I am a technical writer. I deal with this stuff everyday. It’s funny to me that engineers all “know” the right way. It is clear that no one, including other engineers, can understand their text. That is why I stay employed.

Handy states that his rule follows the dictionary definition. May I point out that the comma before the “and” does not separate the penultimate item from the “and.” It separates the penultimate item from the ultimate (I know that’s not proper use of ultimate, but it sounds nice). The “and” joins the two and, in some sentences, joins them a little too tightly necessitating a counteracting comma.

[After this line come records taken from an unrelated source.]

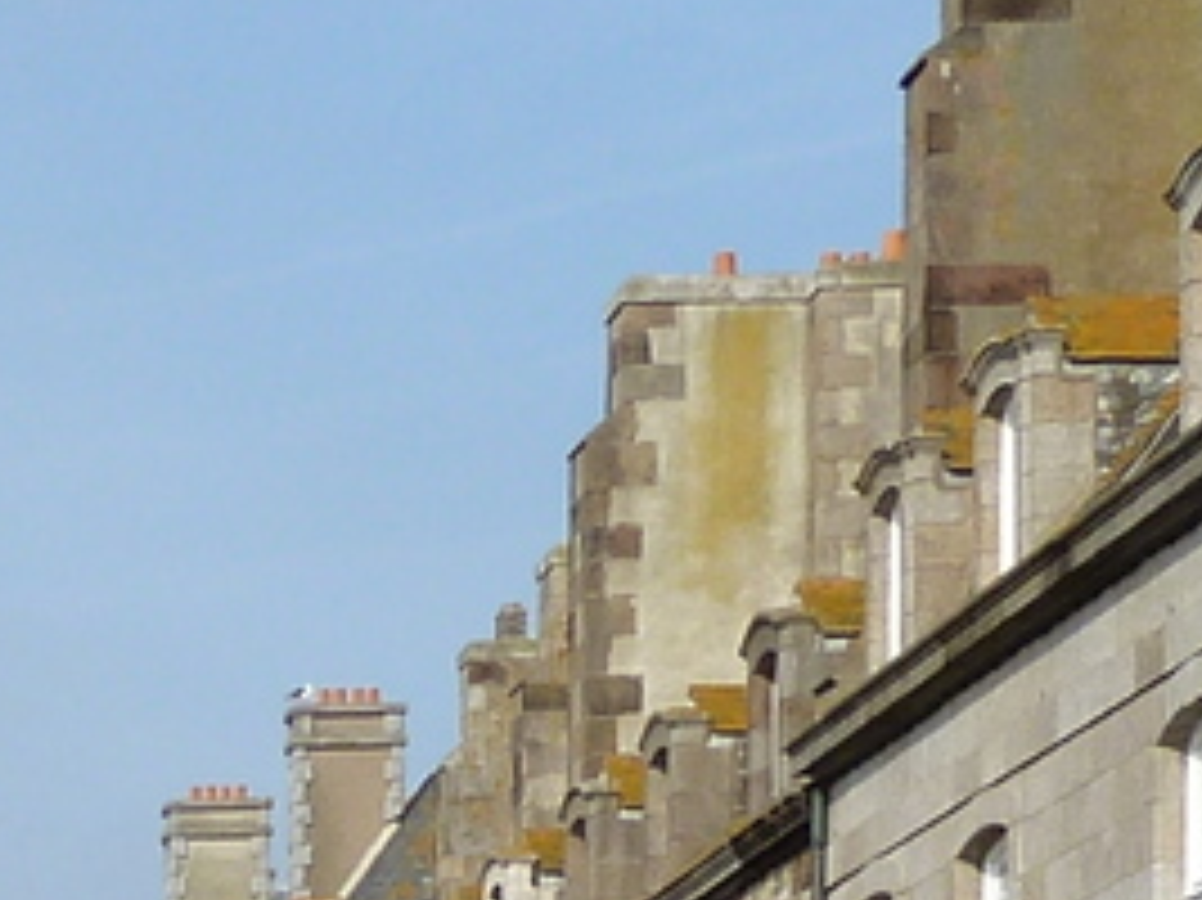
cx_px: -783
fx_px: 5206
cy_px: 2079
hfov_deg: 12.3
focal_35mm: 150
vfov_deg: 9.0
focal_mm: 4.1
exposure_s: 1/500
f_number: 4.5
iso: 80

All recent shifts in punctuation, that I can think of, shorten text. For instance, there is a movement to eliminate the double-space after a period. As long as it does not interfere with clear prose I don’t fight it. Personally, I like the double-space. It makes it easier to skim because the sentence breaks jump out at you. HTML eliminates all double spaces by default.

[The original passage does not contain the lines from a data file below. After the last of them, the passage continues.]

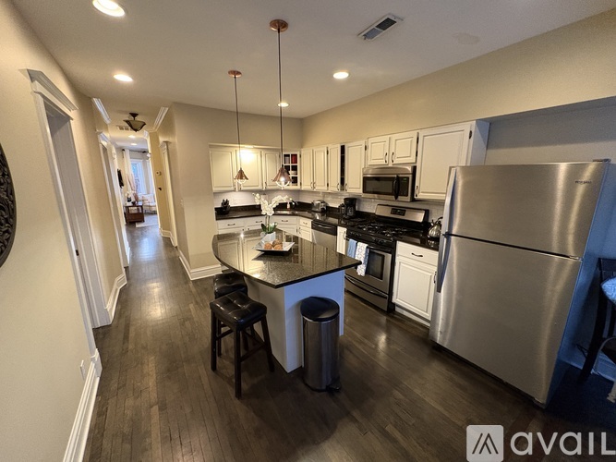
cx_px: 308
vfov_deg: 85.7
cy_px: 231
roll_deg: +0.8
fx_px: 249
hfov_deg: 102.1
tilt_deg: -12.3
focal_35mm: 14
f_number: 2.2
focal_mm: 2.22
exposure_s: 1/60
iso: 640
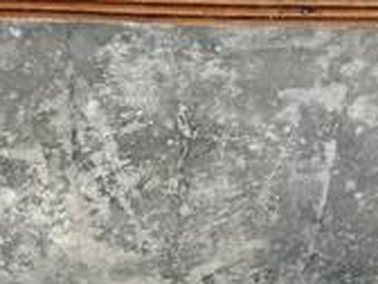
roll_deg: -2.8
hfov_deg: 25.7
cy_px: 286
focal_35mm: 76
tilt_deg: -22.7
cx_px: 201
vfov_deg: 18.8
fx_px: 830
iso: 100
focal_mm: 6.76
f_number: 1.78
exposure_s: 1/1949
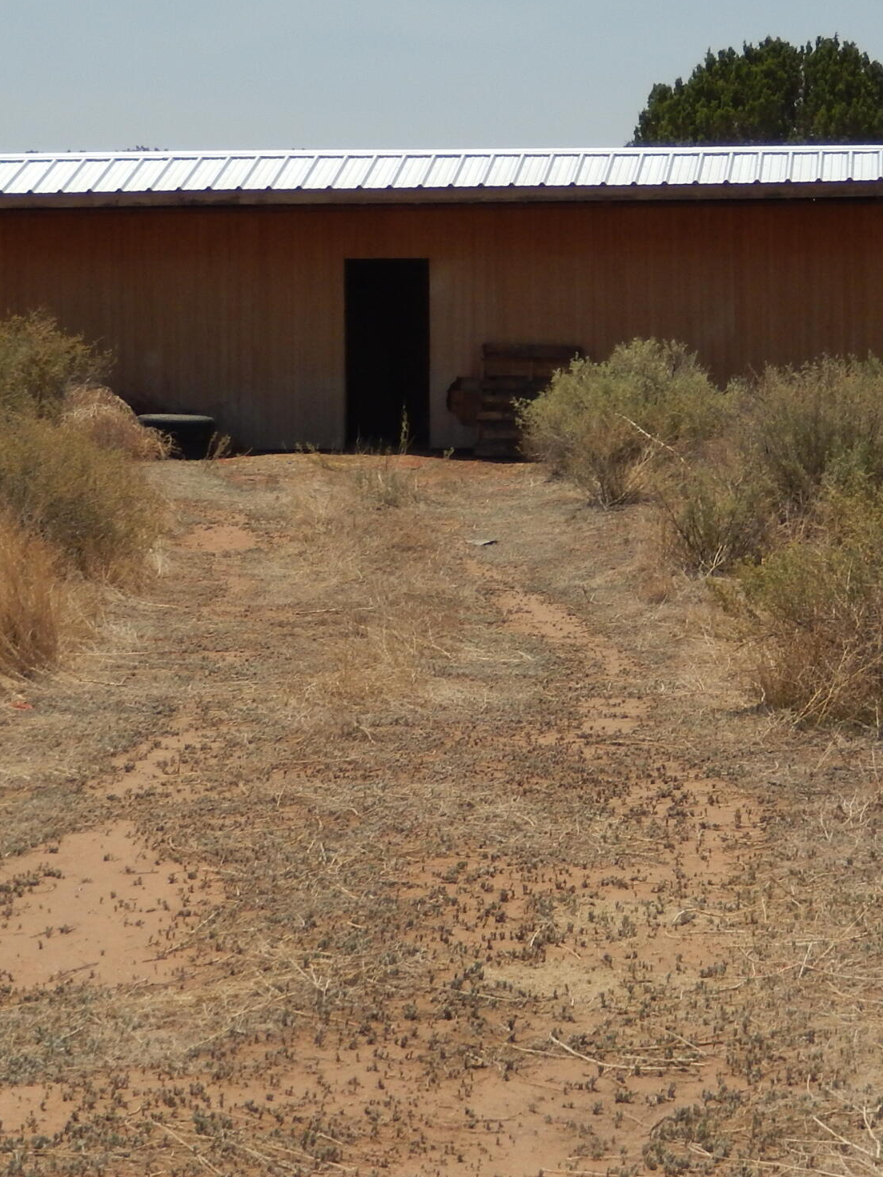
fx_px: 3538
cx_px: 583
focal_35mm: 104
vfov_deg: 18.8
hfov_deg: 14.2
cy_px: 308
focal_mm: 9.2
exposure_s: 1/400
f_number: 9
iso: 125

As far as the comma list goes, I think it is clear from the previous posts that you need to read the sentence carefully and choose the punctuation that makes it most clear. If it doesn’t matter, then it doesn’t matter except that consistency is desirable. Personally, I put the comma in as default because that was the way I was taught 20+ years ago.


If men had wings,
and bore black feathers,
few of them would be clever enough to be crows.

  • Rev. Henry Ward Beecher

Yep, seems like the double space after the sentence left home with the indented paragraph.

I used to work in direct marketing (mail order) and followed the USPS injunction to omit the period after the state and before the Zip code.

I do it routinely now: MA 01414

I’m sure I’ve seen it children’s English text books but what’s the scoop from your point of view?


Oh, I’m gonna keep using these #%@&* codes 'til I get 'em right.

No, I omit all of them!
Marlborough MA 01414
Clinton MA 14584

This was the format requested/demanded of direct marketers a few years back.

The trouble, with commas, is, most people use, too damn, many of them. When in doubt, leave it out!